Dom Alessandro, o bispo dos estrangeiros
Dom Alessandro é um bispo italiano em território de descendentes da Itália, ou seja, a identificação foi rápida. Até por ter nascido em Piazza Brembana, na província de Bergamo, que dom Alessandro acredita ter sido o escolhido para comandar a Igreja Católica na Serra:
— Eu penso no principal motivo que vim para cá: sou de origem italiana, e a maioria das pessoas daqui também é. Entre os padres também há muitos de descendência italiana. Então, no meu caso, foi um critério bom de escolha. Eu entendo o talian do pessoal, e só falo em dialeto quando sinto que gostam.
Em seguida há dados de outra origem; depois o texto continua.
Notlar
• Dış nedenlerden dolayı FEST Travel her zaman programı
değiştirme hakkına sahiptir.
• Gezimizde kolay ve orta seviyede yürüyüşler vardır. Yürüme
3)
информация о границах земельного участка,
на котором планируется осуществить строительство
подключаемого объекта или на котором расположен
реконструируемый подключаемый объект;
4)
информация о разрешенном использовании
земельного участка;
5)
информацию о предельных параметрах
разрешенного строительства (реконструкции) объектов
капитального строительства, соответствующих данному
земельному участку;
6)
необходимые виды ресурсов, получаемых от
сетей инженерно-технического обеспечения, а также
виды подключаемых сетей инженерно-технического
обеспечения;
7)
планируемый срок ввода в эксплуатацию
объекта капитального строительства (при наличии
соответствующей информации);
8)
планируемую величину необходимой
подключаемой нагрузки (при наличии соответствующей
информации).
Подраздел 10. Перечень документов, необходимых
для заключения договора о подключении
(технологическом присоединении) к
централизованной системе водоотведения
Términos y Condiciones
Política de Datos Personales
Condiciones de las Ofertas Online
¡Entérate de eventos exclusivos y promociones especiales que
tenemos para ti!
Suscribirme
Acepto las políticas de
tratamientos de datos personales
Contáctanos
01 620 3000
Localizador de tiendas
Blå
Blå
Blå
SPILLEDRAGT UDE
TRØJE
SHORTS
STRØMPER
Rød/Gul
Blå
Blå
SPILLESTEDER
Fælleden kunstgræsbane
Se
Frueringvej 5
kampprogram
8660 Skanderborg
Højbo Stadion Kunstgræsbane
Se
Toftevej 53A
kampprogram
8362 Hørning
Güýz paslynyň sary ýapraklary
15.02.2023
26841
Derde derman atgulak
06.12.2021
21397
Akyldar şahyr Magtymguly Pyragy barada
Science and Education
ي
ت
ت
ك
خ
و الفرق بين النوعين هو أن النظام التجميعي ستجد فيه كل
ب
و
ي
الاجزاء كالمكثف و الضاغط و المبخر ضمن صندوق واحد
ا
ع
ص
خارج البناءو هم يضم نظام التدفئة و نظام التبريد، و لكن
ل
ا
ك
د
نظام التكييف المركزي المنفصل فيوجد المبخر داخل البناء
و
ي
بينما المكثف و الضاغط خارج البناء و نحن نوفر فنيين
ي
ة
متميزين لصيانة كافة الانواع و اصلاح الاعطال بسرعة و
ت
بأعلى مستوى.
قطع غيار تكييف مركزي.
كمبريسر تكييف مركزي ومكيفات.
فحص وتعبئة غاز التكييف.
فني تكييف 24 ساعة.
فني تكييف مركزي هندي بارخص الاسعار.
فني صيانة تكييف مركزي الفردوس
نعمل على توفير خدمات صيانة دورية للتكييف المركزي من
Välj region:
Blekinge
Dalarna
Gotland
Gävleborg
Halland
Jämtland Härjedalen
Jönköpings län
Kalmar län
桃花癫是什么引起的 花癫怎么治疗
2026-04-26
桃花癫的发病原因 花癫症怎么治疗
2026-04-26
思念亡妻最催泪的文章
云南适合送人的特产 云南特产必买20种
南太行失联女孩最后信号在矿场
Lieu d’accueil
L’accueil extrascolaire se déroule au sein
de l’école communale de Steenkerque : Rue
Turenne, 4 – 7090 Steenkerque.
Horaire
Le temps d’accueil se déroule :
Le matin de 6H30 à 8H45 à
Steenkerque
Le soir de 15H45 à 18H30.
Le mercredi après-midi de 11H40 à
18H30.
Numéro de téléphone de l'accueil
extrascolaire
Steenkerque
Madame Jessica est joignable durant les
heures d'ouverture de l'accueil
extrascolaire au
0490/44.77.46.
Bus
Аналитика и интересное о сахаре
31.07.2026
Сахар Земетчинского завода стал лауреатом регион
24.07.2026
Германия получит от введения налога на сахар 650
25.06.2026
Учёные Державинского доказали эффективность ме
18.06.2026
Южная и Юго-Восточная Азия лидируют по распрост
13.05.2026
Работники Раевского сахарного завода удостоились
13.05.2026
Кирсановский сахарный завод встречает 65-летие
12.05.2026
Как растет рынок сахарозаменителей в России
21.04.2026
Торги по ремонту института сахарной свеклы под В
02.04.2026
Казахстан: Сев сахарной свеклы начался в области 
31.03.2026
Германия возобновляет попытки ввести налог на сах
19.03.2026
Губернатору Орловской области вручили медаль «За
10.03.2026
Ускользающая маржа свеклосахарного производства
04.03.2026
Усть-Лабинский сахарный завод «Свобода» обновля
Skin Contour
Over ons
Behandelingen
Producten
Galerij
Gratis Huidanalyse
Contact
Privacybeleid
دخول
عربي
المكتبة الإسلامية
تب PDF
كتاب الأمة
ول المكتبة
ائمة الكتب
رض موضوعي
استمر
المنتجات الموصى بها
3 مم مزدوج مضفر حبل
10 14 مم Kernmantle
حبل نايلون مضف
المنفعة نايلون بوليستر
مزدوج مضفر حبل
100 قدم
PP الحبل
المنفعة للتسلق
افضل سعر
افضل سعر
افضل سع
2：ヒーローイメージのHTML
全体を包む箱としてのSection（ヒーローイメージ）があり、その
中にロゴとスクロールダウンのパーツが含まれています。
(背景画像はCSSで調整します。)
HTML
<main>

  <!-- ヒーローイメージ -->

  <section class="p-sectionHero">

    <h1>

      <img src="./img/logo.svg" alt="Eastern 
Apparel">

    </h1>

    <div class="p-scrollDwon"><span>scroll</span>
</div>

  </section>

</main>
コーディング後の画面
Dom Alessandro defende que na igreja, ninguém é estrangeiro. Este, aliás, é o lema de bispado que elegeu para sua vida religiosa e que, desde que chegou a Caxias do Sul, precisou reforçar diante da comunidade. Quando chegou à cidade, por exemplo, intensificou-se o desembarque de ganeses, haitianos e senegaleses, que buscavam o Brasil como um refúgio para a miséria que assola o continente africano e a ilha caribenha.
A migração é uma das causas que o religioso mais se envolve, já tendo atuado na Pastoral dos Migrantes enquanto esteve no Paraguai e sendo escalado pela Confederação Nacional dos Bispos do Brasil (CNBB) para acompanhar migrantes brasileiros pelo mundo.
É por isso também que no próximo mês ele irá para Londres celebrar missas, crismar e executar outros ritos católicos para brasileiros em situação irregular. Também é o momento que conclui as visitas pastorais em quase mil comunidades de Caxias, trabalho que liderou nos últimos cinco anos. Conheceu de perto a realidade de lugares onde as missas são celebradas sem sequer haver lâmpadas funcionando, mas que mantêm viva a devoção católica. Nas localidades dos 29 municípios que a Diocese agrega, já foi recebido com fogos de artifício, mesa farta com produtos coloniais, badalar de sinos ou apenas com um caloroso abraço.
— Existem capelas praticamente fechadas, em que só vivem duas ou três famílias, e que nem luz têm. Mas eu quis rezar igualmente lá. Eu faço porque acho interessante, e porque há muito tempo que o bispo não visitava essas comunidades. Agora, só falta no centro de Caxias, mas para pegar o pessoal em casa, só de noite — pondera.